The process of creation plays a very important role in our life. When we create, we evolve and, as the history of the evolution shows, evolution is the way to sustain life. Creation is the path to knowledge; it is also the source of aesthetic and moral values and an infinite fountain of joy. When we do not create meaning, our life has no meaning; it becomes a void, a black hole filled with frustration and despair. One of the most telling symptoms that something is terribly wrong with our young people is the high rate of depression and suicide that devastates the generation of the young today. Recent surveys show that teens are growing increasingly disconnected from school, parents, society, and even their peers. This profound existential despair and agony prime their souls for the attraction to the destructive action offered by Antifa. Young people are helpless against this seduction.
Destructive action offers an easy way out, too easy in fact. Destructive action is not a solution of the problem faced by the young generation. It is a dead-end. Destruction depends on creation. The victory of destruction is its own undoing. When there is nothing to destroy, destruction has to end. It is a Pyrrhic victory that defeats the winner.
The painful period of turmoil that our civilization experiences today brings into the open the depth of the current crisis. This crisis is not a result of some particular event (like the election of Donald Trump) or some tragic incidents (like the death of George Floyd); it is not even a product of a fortuitous coincidence of several or many events. The roots of this crisis reach deep into the make-up of our civilization. This crisis is a product of the painful evolution of our civilization that is making a transition from one kind of order to a very different kind of order.

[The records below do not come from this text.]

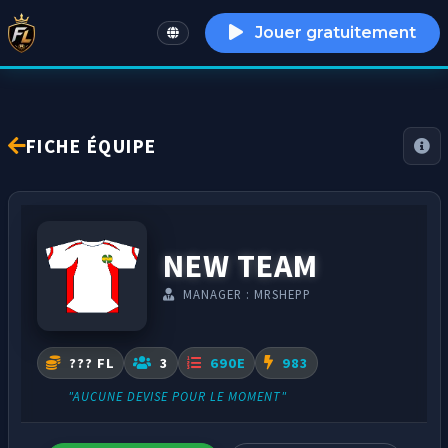
Jouer gratuitement
English
FICHE ÉQUIPE
NEW TEAM
MANAGER : MRSHEPP
??? FL
3
690E
983
"AUCUNE DEVISE POUR LE MOMENT"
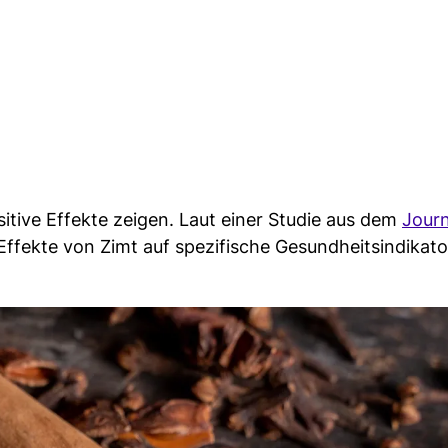
tive Effekte zeigen. Laut einer Studie aus dem
Journ
ffekte von Zimt auf spezifische Gesundheitsindikato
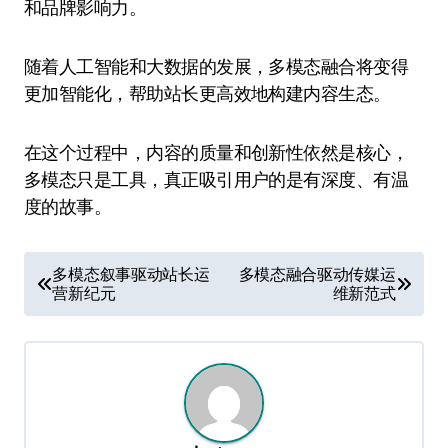
和品牌影响力。
随着人工智能和大数据的发展，多模态融合将变得
更加智能化，帮助站长更高效地构建内容生态。
在这个过程中，内容的质量和创新性依然是核心，
多模态只是工具，真正吸引用户的是有深度、有温
度的故事。
文
多模态叙事驱动站长运
多模态融合驱动传媒运
营新纪元
维新范式
章
导
航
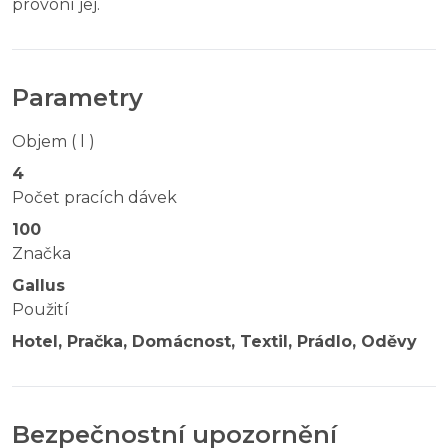
provoní jej.
Parametry
Objem ( l )
4
Počet pracích dávek
100
Značka
Gallus
Použití
Hotel, Pračka, Domácnost, Textil, Prádlo, Oděvy
Bezpečnostní upozornění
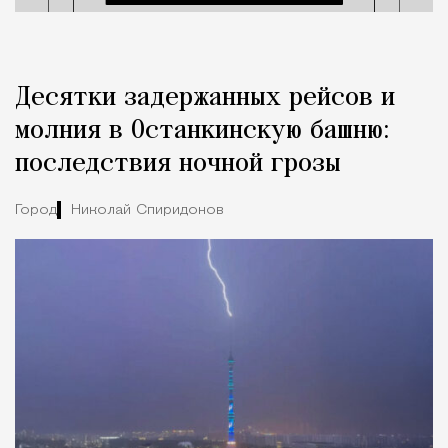
Десятки задержанных рейсов и
молния в Останкинскую башню:
последствия ночной грозы
Город
Николай Спиридонов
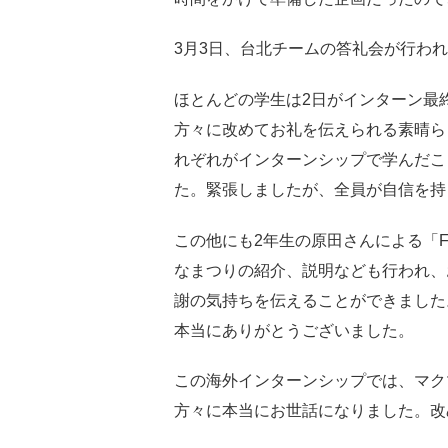
3月3日、台北チームの答礼会が行わ
ほとんどの学生は2日がインターン最
方々に改めてお礼を伝えられる素晴ら
れぞれがインターンシップで学んだこ
た。緊張しましたが、全員が自信を持
この他にも2年生の原田さんによる「Fi
なまつりの紹介、説明なども行われ、
謝の気持ちを伝えることができました
本当にありがとうございました。
この海外インターンシップでは、マク
方々に本当にお世話になりました。改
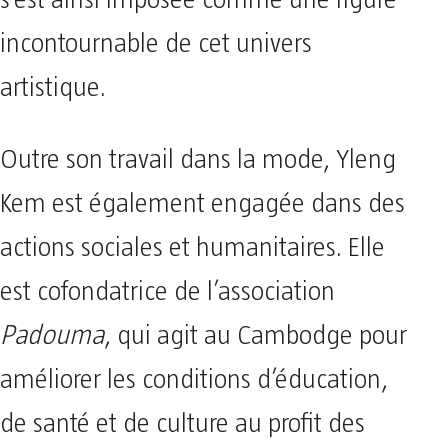
s’est ainsi imposée comme une figure
incontournable de cet univers
artistique.
Outre son travail dans la mode, Yleng
Kem est également engagée dans des
actions sociales et humanitaires. Elle
est cofondatrice de l’association
Padouma
, qui agit au Cambodge pour
améliorer les conditions d’éducation,
de santé et de culture au profit des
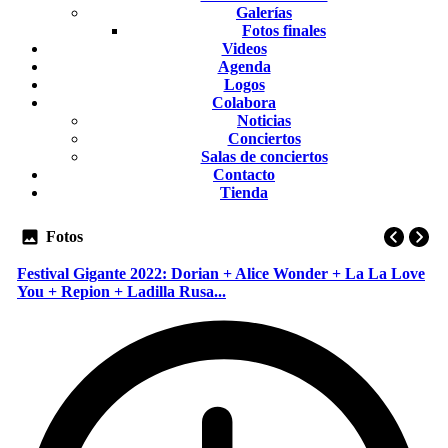
Galerías
Fotos finales
Videos
Agenda
Logos
Colabora
Noticias
Conciertos
Salas de conciertos
Contacto
Tienda
Fotos
Festival Gigante 2022: Dorian + Alice Wonder + La La Love
You + Repion + Ladilla Rusa...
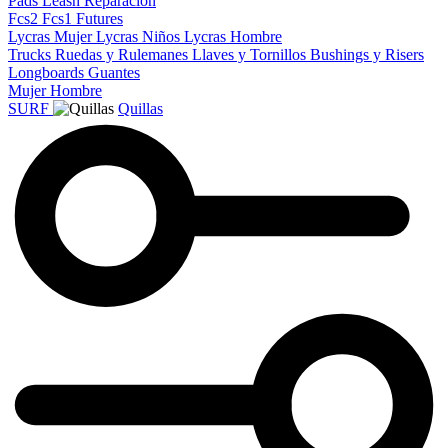
Pads
Leash
Reparacion
Fcs2
Fcs1
Futures
Lycras Mujer
Lycras Niños
Lycras Hombre
Trucks
Ruedas y Rulemanes
Llaves y Tornillos
Bushings y Risers
Longboards
Guantes
Mujer
Hombre
SURF
Quillas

The contours of this new order are not yet very distinct. It is in the process of emerging. However, what is already clear is that the old order based on the elite rule is unsustainable. It must give way to a new and democratic order that will be universally inclusive and empowering. The main focus of this new order will be the process that offers everyone an opportunity to create one’s own meaning and a productive and happy life for oneself and others.
Dr. Gennady Shkliarevsky is a professor of history at Bard College.